* _Problem_
Find every line below with the word "diaminobenzidine" in it, and copy each one.

* _Exercise materials_
== Segment start ==
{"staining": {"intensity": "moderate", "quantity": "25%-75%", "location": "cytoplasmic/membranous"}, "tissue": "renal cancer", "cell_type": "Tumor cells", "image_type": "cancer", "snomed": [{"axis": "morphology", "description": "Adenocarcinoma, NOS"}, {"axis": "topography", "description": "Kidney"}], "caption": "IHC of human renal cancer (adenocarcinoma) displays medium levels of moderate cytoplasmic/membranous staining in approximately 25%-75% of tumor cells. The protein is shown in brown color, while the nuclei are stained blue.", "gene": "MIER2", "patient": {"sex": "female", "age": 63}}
== Segment end ==
== Segment start ==
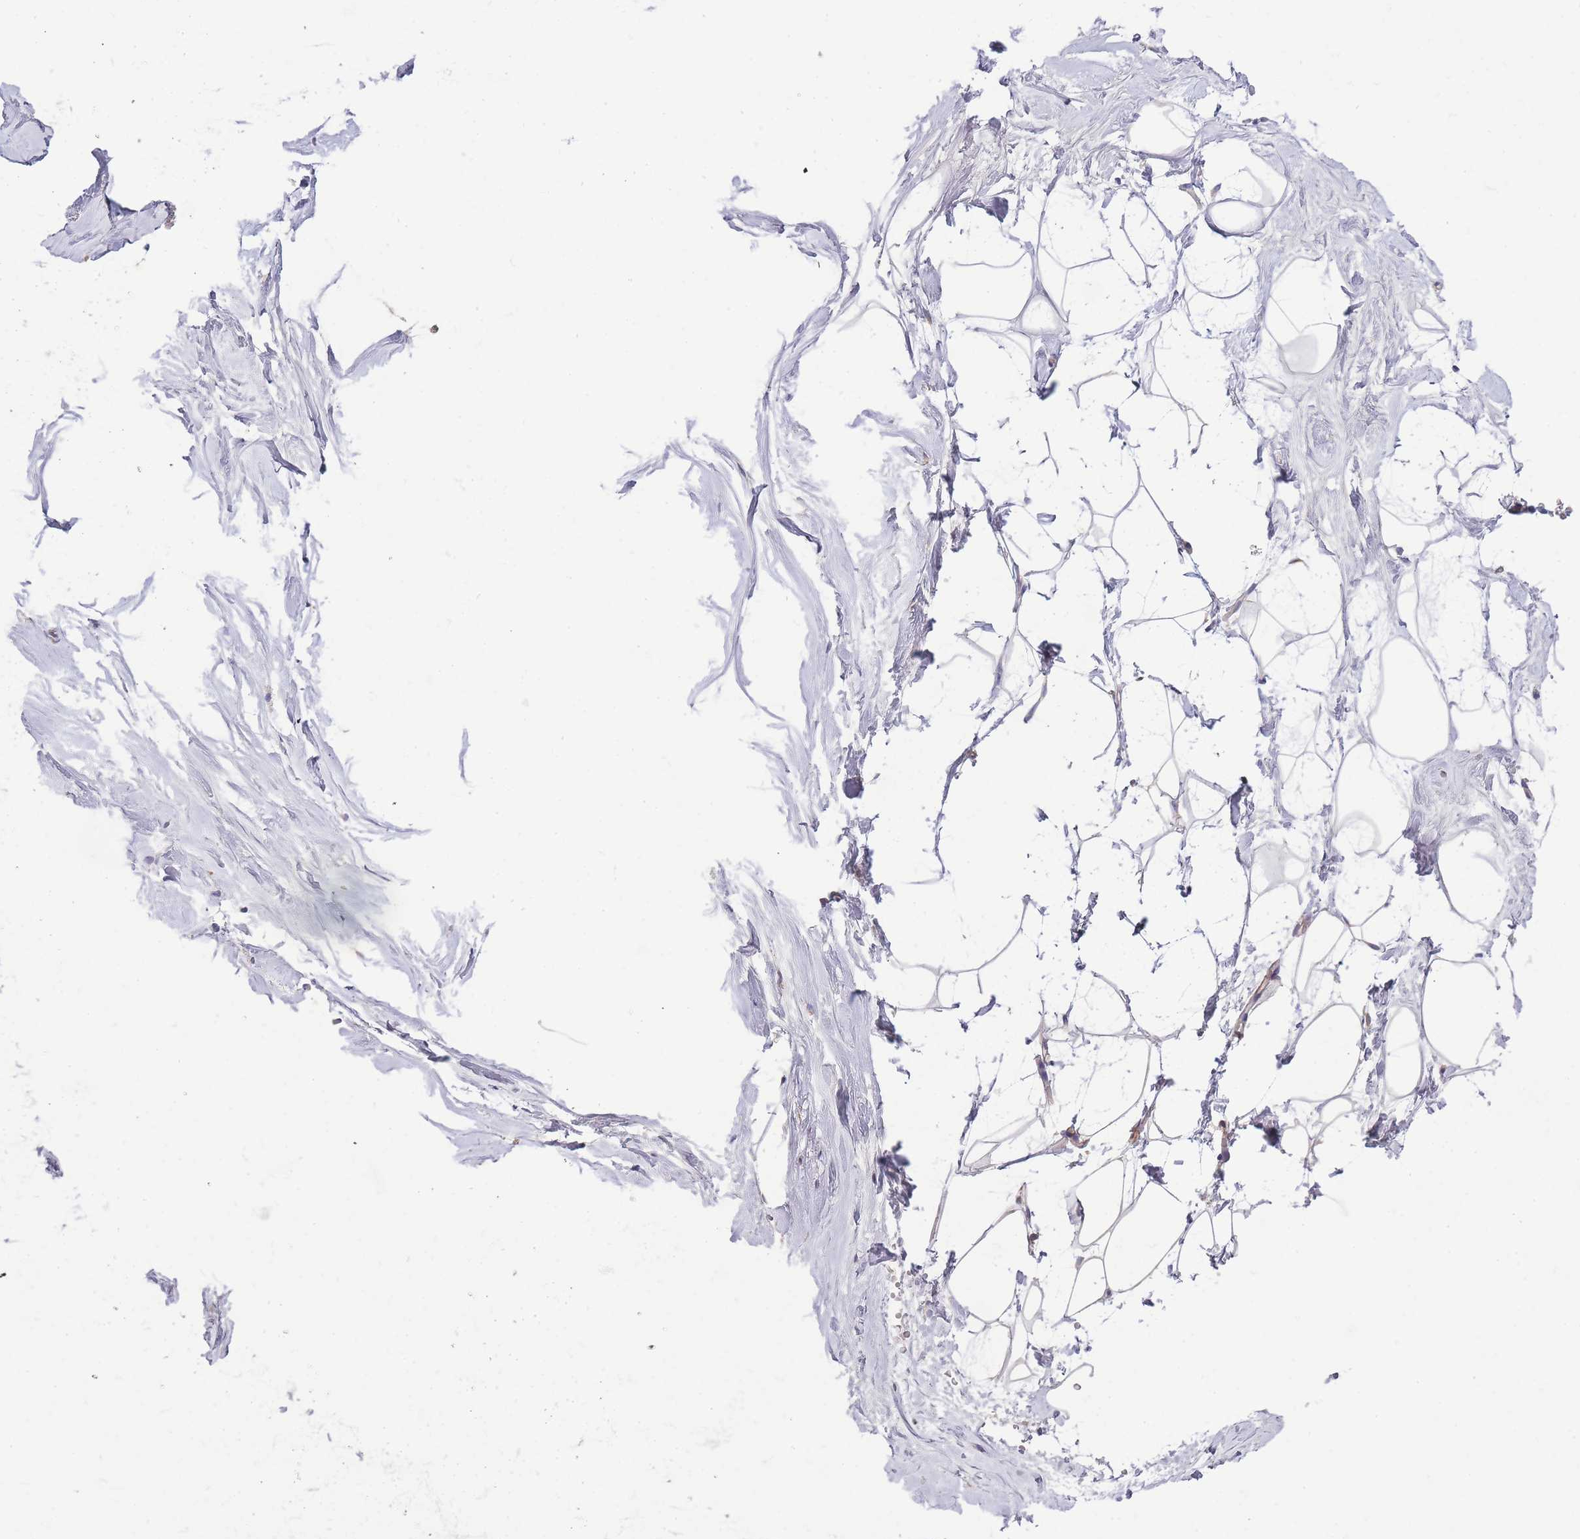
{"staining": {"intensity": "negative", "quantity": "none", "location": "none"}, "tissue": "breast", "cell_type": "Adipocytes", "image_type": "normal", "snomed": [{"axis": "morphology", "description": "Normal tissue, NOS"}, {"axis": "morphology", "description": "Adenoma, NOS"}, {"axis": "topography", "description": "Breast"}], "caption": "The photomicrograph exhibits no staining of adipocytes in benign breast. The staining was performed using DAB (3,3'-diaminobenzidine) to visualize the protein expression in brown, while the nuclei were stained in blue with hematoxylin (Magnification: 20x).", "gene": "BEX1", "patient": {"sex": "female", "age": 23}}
== Segment end ==
== Segment start ==
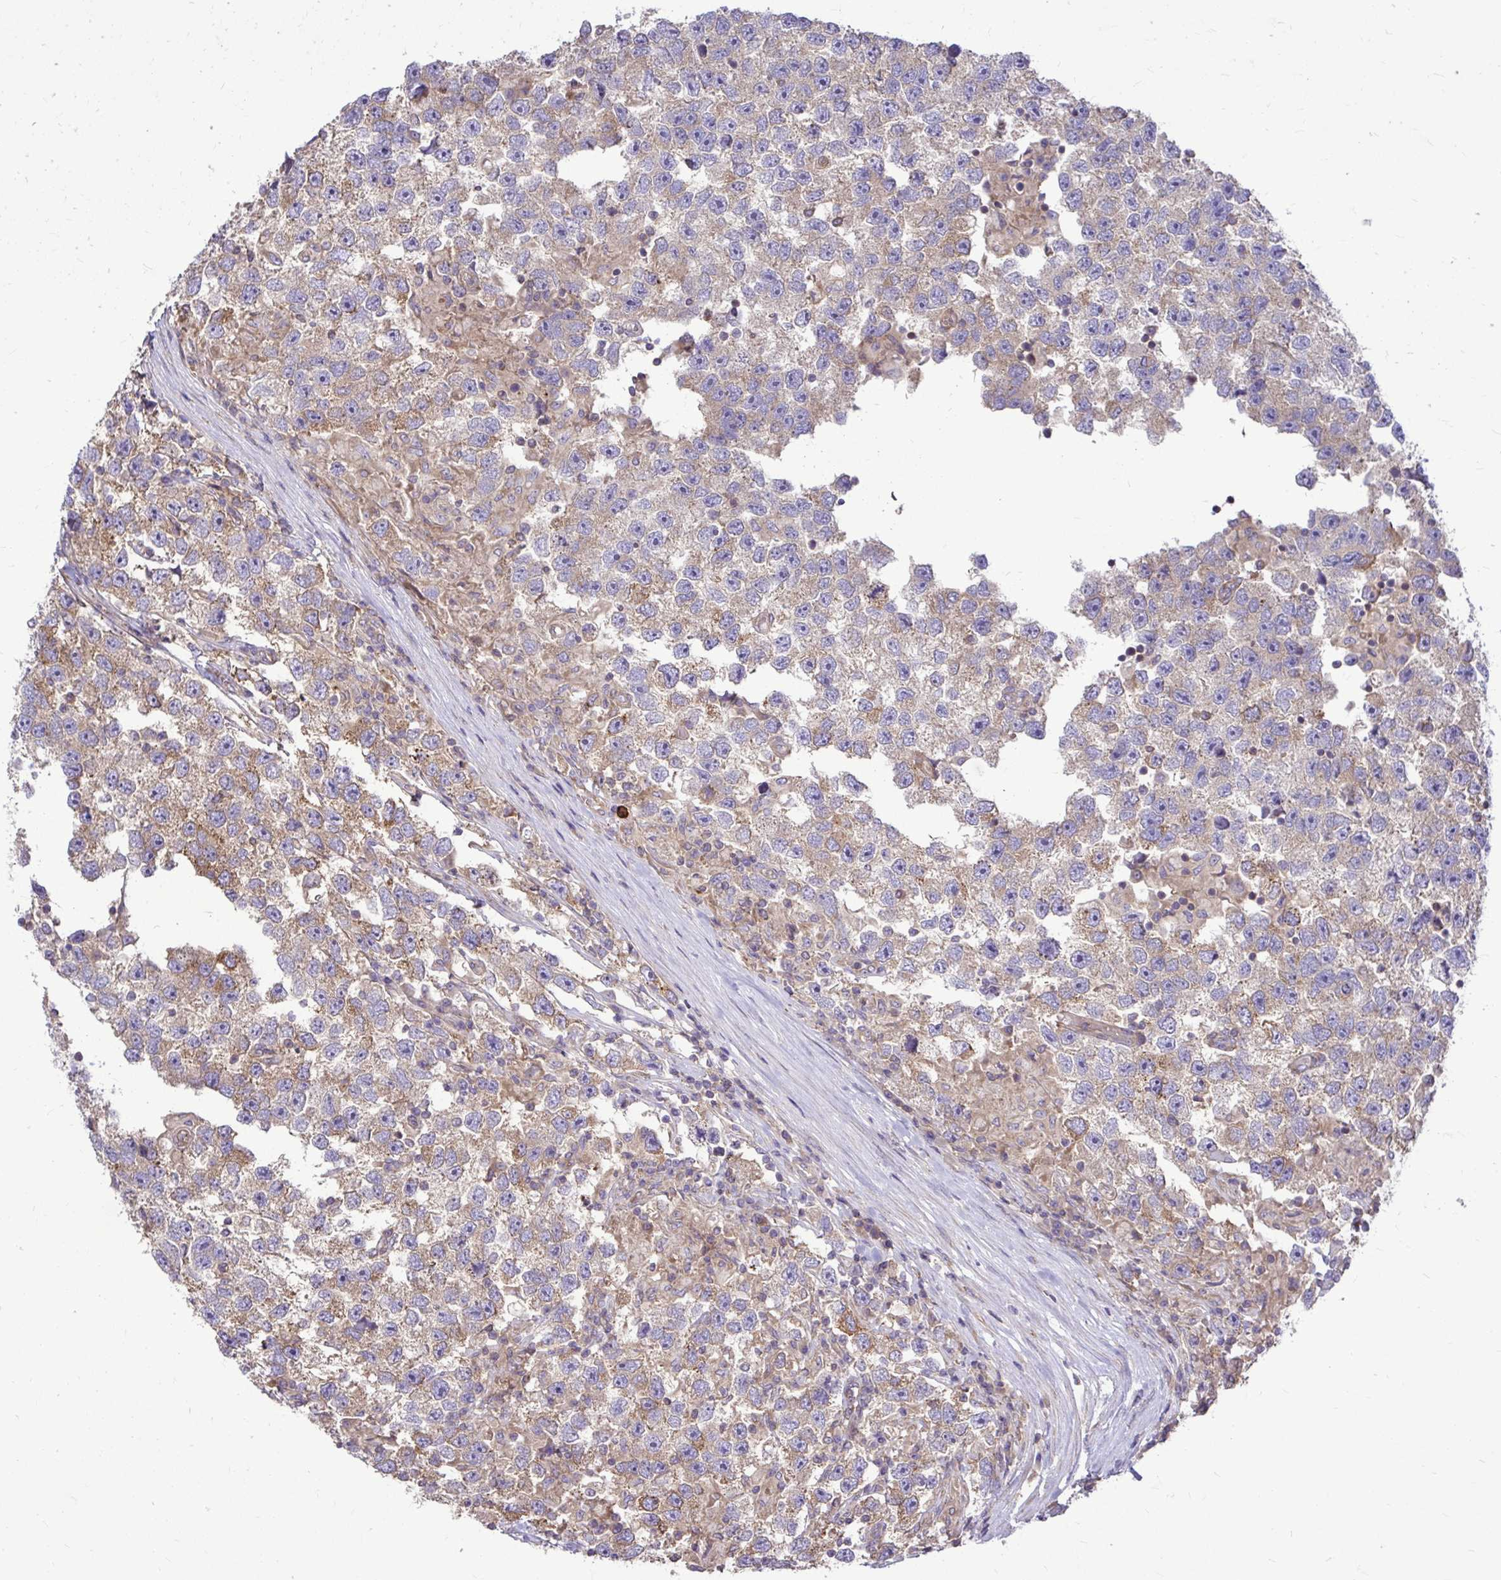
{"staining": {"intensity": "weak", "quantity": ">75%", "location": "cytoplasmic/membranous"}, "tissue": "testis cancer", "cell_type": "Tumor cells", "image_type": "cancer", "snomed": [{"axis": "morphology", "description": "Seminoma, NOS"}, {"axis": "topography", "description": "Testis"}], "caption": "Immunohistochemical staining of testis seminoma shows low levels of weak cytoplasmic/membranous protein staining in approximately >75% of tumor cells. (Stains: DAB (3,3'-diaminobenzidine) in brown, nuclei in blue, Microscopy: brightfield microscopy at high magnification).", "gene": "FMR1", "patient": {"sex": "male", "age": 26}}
== Segment end ==
* _Task output_
{"staining": {"intensity": "negative", "quantity": "none", "location": "none"}, "tissue": "breast", "cell_type": "Adipocytes", "image_type": "normal", "snomed": [{"axis": "morphology", "description": "Normal tissue, NOS"}, {"axis": "morphology", "description": "Adenoma, NOS"}, {"axis": "topography", "description": "Breast"}], "caption": "The photomicrograph exhibits no staining of adipocytes in benign breast. The staining was performed using DAB (3,3'-diaminobenzidine) to visualize the protein expression in brown, while the nuclei were stained in blue with hematoxylin (Magnification: 20x).", "gene": "BEX1", "patient": {"sex": "female", "age": 23}}
{"staining": {"intensity": "weak", "quantity": ">75%", "location": "cytoplasmic/membranous"}, "tissue": "testis cancer", "cell_type": "Tumor cells", "image_type": "cancer", "snomed": [{"axis": "morphology", "description": "Seminoma, NOS"}, {"axis": "topography", "description": "Testis"}], "caption": "Immunohistochemical staining of testis seminoma shows low levels of weak cytoplasmic/membranous protein staining in approximately >75% of tumor cells. (Stains: DAB (3,3'-diaminobenzidine) in brown, nuclei in blue, Microscopy: brightfield microscopy at high magnification).", "gene": "FMR1", "patient": {"sex": "male", "age": 26}}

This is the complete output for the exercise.